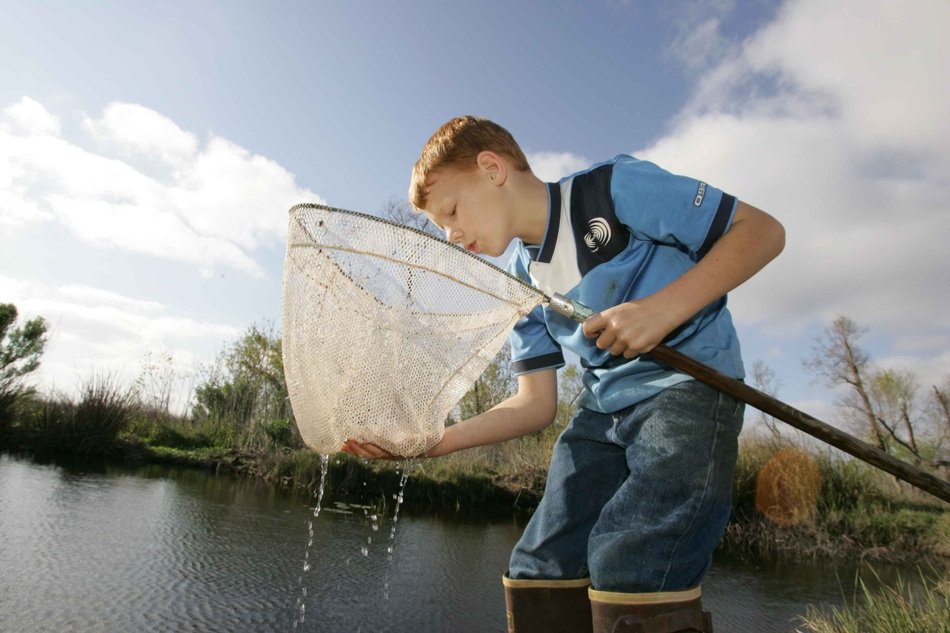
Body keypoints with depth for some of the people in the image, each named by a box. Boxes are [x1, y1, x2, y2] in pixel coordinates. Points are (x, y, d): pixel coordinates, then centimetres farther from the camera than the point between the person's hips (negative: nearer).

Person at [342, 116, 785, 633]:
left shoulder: (614, 187, -10)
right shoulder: (522, 282, 8)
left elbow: (763, 230, -10)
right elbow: (535, 403, 7)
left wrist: (664, 308, -24)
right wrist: (438, 441, -6)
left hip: (689, 382, -6)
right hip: (601, 411, 7)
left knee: (630, 569, -24)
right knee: (537, 573, 2)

****

Return each line above word for word. Skip the pictures.

Solution to this problem:
Body keypoints with depth for some of the people in the image, each named by a box. Boxes are [x1, y1, x2, y2] in pixel coordinates. Points are (x, y, d): pixel coordinates, then centimetres farther from the camera than the point between the person's hips (negative: nearer).

Person at [342, 116, 785, 633]:
left shoulder: (614, 187, -10)
right shoulder: (522, 282, 8)
left elbow: (763, 230, -10)
right elbow: (535, 403, 7)
left wrist: (664, 308, -24)
right wrist: (438, 441, -6)
left hip: (689, 382, -6)
right hip: (601, 411, 7)
left knee: (630, 569, -24)
right knee: (537, 573, 2)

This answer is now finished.